A sexual relationship between a man and a woman is recognized to be a very natural and personal activity. The desire to be sexually satisfied is natural after entering the adult phase for both men and women. There are some people for whom the topic and the conversation about sex are taboo which should not be. Because of the tag of taboo, people are not able to discuss and express how they really feel or go through. Going through post-sex blues is one of such situations about which most people do not know. It is, therefore, necessary for all-out us to know and understand everything about this particular topic.
What does post-sex blue mean?
Post sex blues i.e. Postcoital dysphoria also known as postcoital tristesse is considered to be a situation when any of the two partners gets inexplicable feelings of sadness or agitation, anxiety, and also slight depression even if the intercourse was satisfactory and loving enough. Some people get badly hit by anxiety after an enjoyable orgasm. Both of the partners can go through postcoital dysphoria.
Many of the people do not even know that it is postcoital dysphoria that is affecting them and giving them the discomfort of anxiety. Postcoital dysphoria is a common circumstance. Due to lack of knowledge, partners go through emotional turmoil as they think that the reason for the feeling low is something else, something about their relationship. Therefore sex education and knowledge about the natural feelings associated with it are essential and required.
Reasons for Postcoital dysphoria
- Emotional connection
When a man and a woman get close for getting physically intimate, after intercourse it is a natural need to have a love session when there are talks about random topics or the intercourse itself, or some other stuff like taking care of each other. If this does not happen, the chance of experiencing postcoital dysphoria increases. The lack of intimacy after sex results in post-sex blues.
- Being against sexual needs
The nature of not expressing the intimate needs while being physically involved with someone is another reason. Unfulfilled intimate needs other than sex due to lack of communication leads to postcoital dysphoria. If the sex life of a particular person does not reflect what are his/her needs, that is when postcoital dysphoria gets triggered because it is obvious to go through it as the person is not receiving what he/she needs.
- Unfulfilled expectations
When someone decides to get intimate with anyone, he/she definitely has some sexual expectations.

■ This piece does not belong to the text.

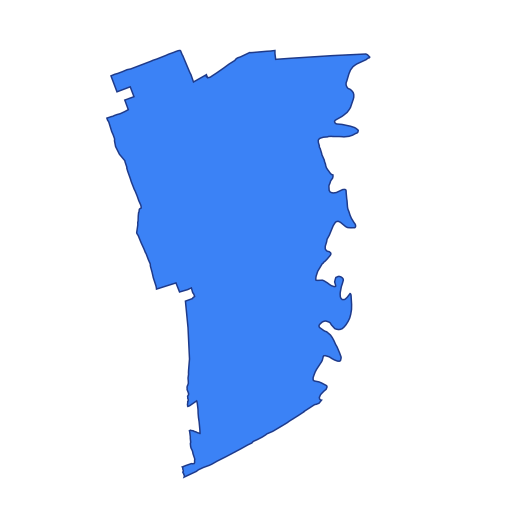 outline of Lunca Banului, Vaslui, Romania, rotated 354°
{"feature_id": "2599482B76490763742626", "entity_name": "Lunca Banului", "entity_type": "district", "adm_level": 2, "iso_a3": "ROU", "parent_name": "Romania", "parent_adm1": "Vaslui", "projection": "albers", "projection_center": [28.188, 46.546], "detail": "fine", "context": "isolated", "style": "filled", "palette": "blue", "viewbox_px": 512, "rotation_deg": 354, "n_neighbors": 0, "source": "geoboundaries", "source_scale": "gbopen_adm2", "svg_char_len": 6082}
<svg xmlns="http://www.w3.org/2000/svg" viewBox="0 0 512 512"><g transform="rotate(354 256 256)"><path d="M306.1,406.2L305.2,405.9L304.7,405.5L304.3,404.9L304.2,403.1L304.6,402.6L305.6,400.8L306.3,400.1L309.4,397.5L311.8,395.9L312.9,393.8L312.9,393.0L312.6,392.3L307.9,389.1L305.5,387.8L301.0,386.4L300.4,385.9L299.9,385.3L300.0,383.7L300.1,382.9L301.4,380.1L302.8,377.4L304.5,374.9L310.3,367.8L311.1,366.4L312.4,362.9L313.0,362.3L314.7,362.4L318.4,364.0L320.7,365.9L323.2,367.6L326.0,369.0L327.5,369.3L328.3,369.3L328.8,369.0L329.2,368.6L330.0,366.2L330.0,365.1L329.0,361.1L327.1,354.9L325.9,352.2L324.6,348.2L323.3,345.1L321.8,342.4L318.3,338.7L316.9,338.1L315.7,337.3L312.0,334.0L311.7,333.7L311.4,332.9L311.3,332.1L311.6,331.4L312.6,330.3L315.1,328.5L316.9,328.0L318.2,327.9L319.0,328.1L321.4,329.2L322.7,330.1L323.8,332.4L326.8,336.5L328.4,337.2L330.3,337.8L332.1,337.8L334.1,337.3L336.2,335.8L338.3,333.8L340.8,330.6L342.7,327.5L344.1,323.9L345.4,319.2L346.0,314.3L346.4,305.3L346.3,304.1L345.9,303.3L345.6,303.2L342.5,306.5L340.3,308.2L339.4,308.5L338.5,308.5L337.1,308.3L336.1,307.0L335.8,306.2L335.6,305.3L335.7,302.5L336.1,300.6L337.7,295.3L338.9,292.7L340.3,289.2L340.3,288.2L340.1,287.6L339.5,286.7L338.2,285.6L336.4,284.9L335.4,285.0L333.2,285.7L332.5,287.2L331.5,290.0L332.1,293.3L332.1,294.3L331.9,294.5L331.2,294.7L330.2,294.5L327.7,293.3L326.2,292.1L324.2,290.2L321.2,287.9L319.6,287.0L314.7,286.7L313.2,286.4L313.1,286.1L313.0,285.4L313.3,283.7L313.7,282.3L315.8,277.6L321.0,270.7L322.2,270.0L322.5,269.4L324.0,268.5L326.3,266.6L329.8,263.2L330.5,262.3L330.7,261.4L330.5,260.6L329.2,259.3L327.6,258.8L326.9,258.3L325.9,256.9L325.6,256.0L325.9,253.5L327.7,249.3L328.4,246.8L331.1,242.9L335.8,234.2L336.8,232.8L338.4,230.9L339.3,230.3L340.4,230.1L341.4,230.1L342.5,230.7L343.6,231.4L348.2,236.1L349.7,237.1L350.5,237.4L352.9,237.8L357.1,238.2L357.6,237.9L358.0,237.3L358.2,236.7L358.2,235.7L357.9,234.6L356.9,232.9L354.8,228.5L353.8,225.3L353.0,221.4L352.3,219.1L352.1,216.9L352.3,210.4L352.2,208.8L352.3,202.4L352.4,200.6L352.3,199.8L351.6,199.2L350.9,199.0L349.1,199.0L342.5,201.3L339.4,201.4L337.5,200.8L336.4,200.1L335.6,198.4L335.8,194.2L336.0,193.4L337.2,191.2L338.1,189.1L340.3,186.6L340.6,185.8L340.9,184.8L341.0,183.4L339.6,182.8L338.7,181.7L337.9,180.5L337.3,179.3L336.4,177.9L335.3,175.7L335.1,174.9L334.8,173.6L334.7,171.9L333.9,168.7L334.0,168.0L332.1,162.1L332.0,160.8L331.0,155.7L330.5,154.7L330.4,153.8L330.5,152.9L329.9,149.7L330.0,147.4L330.5,146.7L331.5,145.8L332.8,145.4L335.5,144.9L339.5,145.0L340.8,144.7L343.7,144.9L344.4,145.1L346.5,145.4L351.4,145.9L354.0,146.3L355.7,146.7L361.0,146.7L364.7,145.9L367.8,144.6L369.4,144.2L370.3,143.4L370.8,141.9L370.5,141.2L368.5,139.3L367.3,138.5L363.5,136.8L355.2,134.1L350.4,133.2L349.5,132.9L348.5,131.9L348.2,130.9L348.2,130.3L349.0,129.3L350.2,128.7L356.0,126.2L357.9,125.1L361.6,122.7L364.0,120.1L365.5,118.1L369.1,110.3L369.8,108.4L370.0,106.8L370.1,105.7L369.8,103.8L369.0,102.3L367.7,100.7L366.8,99.9L365.4,99.2L364.7,98.6L364.0,97.2L363.6,96.0L363.5,94.5L363.8,93.0L364.6,91.4L366.7,86.3L367.5,84.4L369.5,80.8L372.3,77.8L375.0,76.2L376.7,75.4L386.1,72.2L387.9,71.0L389.4,70.7L389.9,70.1L387.9,67.5L386.4,66.6L352.8,64.7L309.0,62.9L296.1,62.5L296.0,56.7L296.3,53.6L291.6,53.7L287.6,53.5L274.0,53.3L271.9,53.2L270.9,53.0L261.3,56.4L258.8,56.9L257.4,57.5L256.5,58.1L255.4,59.3L249.1,62.4L243.5,65.7L235.7,70.0L230.8,72.5L229.2,73.4L226.5,73.7L226.1,72.2L225.5,72.5L225.2,71.8L225.6,71.5L225.6,70.5L212.0,76.4L210.3,69.0L209.3,66.4L204.7,51.1L204.1,49.1L203.6,48.1L202.5,44.2L202.1,43.7L201.7,43.6L200.0,43.7L197.4,44.3L195.5,44.9L190.0,46.2L187.4,47.1L183.8,48.1L177.7,49.8L173.9,50.6L173.4,50.8L171.5,51.4L150.8,56.9L147.3,57.2L142.5,58.7L137.5,60.0L134.5,60.5L130.6,61.7L134.9,78.2L148.6,74.6L151.3,84.8L141.8,87.2L144.3,97.1L140.5,98.7L135.8,100.3L132.6,100.8L129.7,101.5L128.3,102.1L127.0,102.2L122.1,103.3L122.6,105.4L123.5,107.1L123.7,107.9L125.5,117.1L126.6,120.5L127.5,124.2L127.6,124.9L127.3,126.7L127.8,132.5L130.8,140.5L135.5,147.5L135.6,148.7L136.8,154.1L136.7,155.3L137.3,158.5L139.1,165.9L139.7,169.0L141.9,177.0L142.6,178.8L144.0,183.6L145.2,188.7L146.7,193.2L146.9,194.5L146.9,195.8L146.7,196.4L145.7,196.7L145.0,197.2L144.8,197.5L144.3,199.8L143.8,200.5L143.1,203.8L142.4,208.8L141.9,210.2L141.7,212.7L139.8,220.2L139.8,220.8L140.2,221.8L141.0,223.4L143.1,230.7L145.4,237.5L146.4,241.1L146.9,242.0L148.6,248.5L150.0,252.8L150.0,253.4L149.9,254.6L150.0,255.6L150.9,261.0L151.6,266.9L153.4,275.3L153.6,277.3L153.6,278.5L173.6,274.4L176.2,283.8L184.4,282.3L188.4,281.0L189.1,285.2L189.5,286.4L190.0,287.0L190.5,288.7L190.7,289.9L189.0,290.8L188.4,291.7L181.1,293.5L180.9,320.2L179.1,351.5L177.0,362.6L176.6,365.3L176.6,366.4L175.7,370.0L175.6,371.3L175.6,372.8L175.4,375.7L175.1,376.2L174.7,377.2L174.1,378.1L173.7,379.2L173.7,380.2L173.5,381.7L174.3,384.4L174.3,385.0L174.6,385.4L174.4,387.0L173.3,388.3L173.4,389.4L173.2,390.3L173.5,391.1L173.6,391.9L173.4,393.1L172.9,393.5L172.8,394.1L172.8,394.6L172.3,396.7L172.4,397.5L172.3,398.0L172.5,398.5L174.3,398.0L181.8,393.9L182.0,394.5L182.2,396.3L182.3,402.2L182.2,403.9L182.0,406.2L181.9,410.5L182.1,415.0L182.0,423.1L181.8,426.6L181.7,426.7L181.3,426.4L179.3,425.6L177.8,424.6L176.7,424.2L175.9,423.8L175.7,423.5L174.8,423.1L173.9,423.0L172.6,422.4L171.5,422.8L171.7,424.0L171.8,429.0L171.6,430.4L171.6,434.3L171.1,435.8L171.1,438.6L171.3,440.2L172.2,442.6L172.5,443.8L172.7,446.1L173.8,451.1L173.9,451.8L173.6,452.5L173.4,454.9L172.9,455.9L171.2,456.0L170.1,455.7L164.5,457.0L160.6,458.1L161.1,458.8L160.9,460.1L161.3,461.9L161.2,462.4L160.6,463.3L160.9,464.2L161.3,465.0L161.4,465.8L161.7,466.4L161.6,468.0L161.4,468.4L174.1,464.0L176.4,462.6L181.6,460.8L187.7,459.3L190.3,458.4L196.0,455.9L205.0,452.5L220.7,446.2L228.1,443.0L232.1,441.6L232.5,441.4L233.1,440.7L234.2,440.0L238.2,438.7L243.3,436.7L246.9,434.9L248.3,434.0L254.1,432.2L255.5,431.6L269.9,424.9L271.7,423.8L281.7,418.9L287.5,415.9L287.4,415.7L297.2,410.7L298.9,409.9L300.4,409.8L303.3,409.0L306.1,406.2Z" fill="#3b82f6" stroke="#1e3a8a" stroke-width="1.5"/></g></svg>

When such expectations do not get fulfilled, it consequences in postcoital dysphoria. If the satisfactory expectations do not get fulfilled, and the sexual experience does not turn out according to the expectations, it creates a feeling of loneliness and anxiety.
- Shyness or past memories
When a person experiences sex for the first time, in most cases it does not go according to the expectations and imaginations. There are many reasons for it, It can be due to shyness or no experience.
In some cases, people who are survivors of a bad past, like being sexually harassed or any memory that creates a feeling of discomfort regarding sex, gets triggered while getting intimate with anyone. This is also a reason for post-sex blues.
Treatment for postcoital dysphoria
- Know what you exactly want
The first most step to cure postcoital dysphoria for a person is to know what he/she actually likes and what are his/her needs and expectations from their partner. That is when there are chances of being sexually satisfied.
- Do not force yourself
There is no need for a person to forcefully do anything without his/her consent to fulfill his/her partner’s wishes. this way the person is not only forcing himself/herself but he/she will not be able to fulfill his/her partner’s wish as well because anything done forcefully does not give good results.
- Accept the reality
Postcoital dysphoria is a very common reality. Yes, many of us do not know about it but it is important to be patient with this situation. Some people overthink to the extent that they think about having an unknown disease which is not the truth, therefore overthinking is not a solution. It rather worsens the phase after sex.
Postcoital dysphoria or post-sex blues are not the symptoms of any kind of disease; it is a natural phase which many people go through. It is not a matter to be worried about. Being clear with the sexual needs and expectations is a way to avoid this situation.